The present study has several limitations. Program participants had variable competencies, with varying levels of sophistication, commitment, expertise, experience and historic levels of collaboration within the existing program. There are also intergenerational, interinstitutional and rural–urban disparities in ability to leverage technology by participating professionals. This variability may challenge the study’s ability to have standardized ways of testing outcomes.
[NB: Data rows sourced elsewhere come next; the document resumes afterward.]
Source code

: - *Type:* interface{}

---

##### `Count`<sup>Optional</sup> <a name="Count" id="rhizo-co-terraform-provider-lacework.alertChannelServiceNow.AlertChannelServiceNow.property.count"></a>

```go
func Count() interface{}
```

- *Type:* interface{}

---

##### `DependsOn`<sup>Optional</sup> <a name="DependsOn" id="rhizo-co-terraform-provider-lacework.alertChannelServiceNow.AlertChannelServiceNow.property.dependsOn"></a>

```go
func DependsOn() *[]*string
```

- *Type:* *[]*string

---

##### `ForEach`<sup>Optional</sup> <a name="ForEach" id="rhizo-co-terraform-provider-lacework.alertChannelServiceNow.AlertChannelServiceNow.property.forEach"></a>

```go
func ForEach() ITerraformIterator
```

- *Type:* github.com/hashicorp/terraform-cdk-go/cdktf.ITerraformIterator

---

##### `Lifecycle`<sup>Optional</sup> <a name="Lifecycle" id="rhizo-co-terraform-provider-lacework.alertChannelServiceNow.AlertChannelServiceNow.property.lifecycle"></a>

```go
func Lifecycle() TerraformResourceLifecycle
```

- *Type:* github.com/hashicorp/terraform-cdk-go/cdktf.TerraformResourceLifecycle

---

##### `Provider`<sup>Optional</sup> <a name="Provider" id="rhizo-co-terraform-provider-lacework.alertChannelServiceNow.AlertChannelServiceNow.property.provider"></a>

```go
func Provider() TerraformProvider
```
In this cross-sectional study baseline evaluation, longitudinal change in knowledge, skills and competencies of professionals and in patient outcomes, corresponding to higher level Kirkpatrick outcomes, were not evaluated27. Despite the relatively small numbers of participants studied, individual professionals and teams of professionals trained in the ECHO model can reach a large number of miners, with potential for creating exponential change.
Conclusion
The present study’s findings demonstrate a successful creation of a virtual multidisciplinary community of practice in pneumoconiosis mortality hotspot rural regions of the USA. Sensitizing participants to the knowledge, skills and competencies of participants from disciplines other than their own is an important goal of this community of practice. This virtual community of practice approach toward knowledge transfer for mentoring rural stakeholders may help ensure the delivery of high-quality interdisciplinary care to miners in pneumoconiosis mortality hotspots in the USA.
Acknowledgement
The Alpha Foundation funded this study. The organization has made no other contribution to the research.